I find that with games like these I initially get totally sucked in, and then a short while later realise that what I'm doing (designing, optimizing, solving problems within constraints) is effectively identical to my day job and if I'm going to be spending brainpower on it I might as well be getting paid.
In case you still want in on the action and don't mind another game, Mindustry is also fantastic. Combined with a tower defense gameplay, its factory mechanics are easier and it's broken into levels which are much shorter than a typical Factorio playthrough.
Same here. As much as work, reading, wife, outdoor sports, etc, don't allow me to have a lot of free time for "useless" things like videogames and specifically Factorio, I have a feeling that this one would pull me in and have me spend possibly hundreds of hours per year playing it, which I know I don't want and... well, shouldn't, given my self-appointed priorities in life.
I am particularly interested in strategic videogames, and loved playing these when I was a kid and a young adult (Master of Magic, Master of Orion 2, Civilization, etc).
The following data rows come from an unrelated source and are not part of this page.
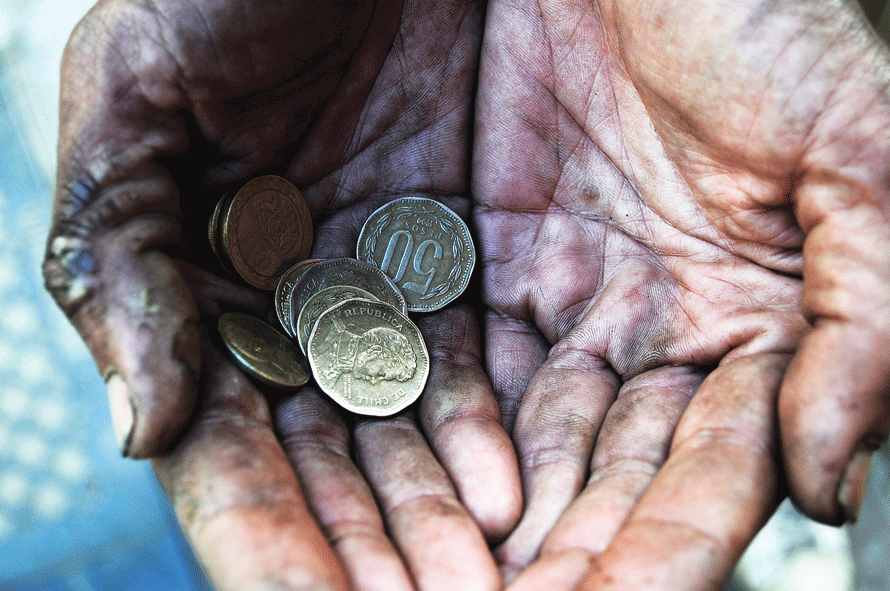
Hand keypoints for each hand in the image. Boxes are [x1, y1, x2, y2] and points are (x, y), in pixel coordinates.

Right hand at [44, 1, 518, 588]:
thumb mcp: (135, 95)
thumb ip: (116, 255)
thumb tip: (139, 427)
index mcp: (194, 280)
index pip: (220, 444)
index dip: (257, 532)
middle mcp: (288, 303)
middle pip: (321, 466)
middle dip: (359, 557)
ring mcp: (379, 288)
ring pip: (401, 439)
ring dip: (429, 526)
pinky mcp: (463, 260)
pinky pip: (478, 371)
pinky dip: (489, 439)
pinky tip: (512, 502)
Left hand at [474, 0, 889, 587]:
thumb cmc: (761, 25)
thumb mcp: (858, 156)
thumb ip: (868, 324)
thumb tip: (832, 483)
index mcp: (755, 324)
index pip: (711, 469)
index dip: (666, 544)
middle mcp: (655, 331)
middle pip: (607, 475)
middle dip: (563, 557)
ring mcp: (567, 302)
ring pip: (525, 438)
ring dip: (490, 518)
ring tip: (446, 586)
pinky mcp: (484, 262)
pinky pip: (451, 361)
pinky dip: (433, 431)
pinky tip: (409, 496)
Factorio seems to be particularly interesting and challenging at the same time.
The thing is, I consume video games that tells a story, fir relaxation and down time. I do this while my gf watches her Netflix shows. Mad shoutout to LA Noire, 10/10 game, bonus shoutout to Outer Wilds another 10/10.
But Factorio? It is going to consume me. I can tell just by what I have seen and read. I want to do deep thought on real problems not video game things. I could be massively wrong, but I tread lightly around that title.
I wonder if the same thing would be possible for Rimworld, using some level of abstraction over pawns (as input/output connections) and minimum room configurations.
How would the clock work for that? wouldn't want part of the "die" to fall out of sync because someone stopped to grab a meal or fight an crazed boomrat.
That just sounds like somewhere you'd want clockless design. The brute force way to do it is to replace the clock with a "ready" signal from each subcomponent, so the next in the chain only does its thing when it knows all the inbound signals are good.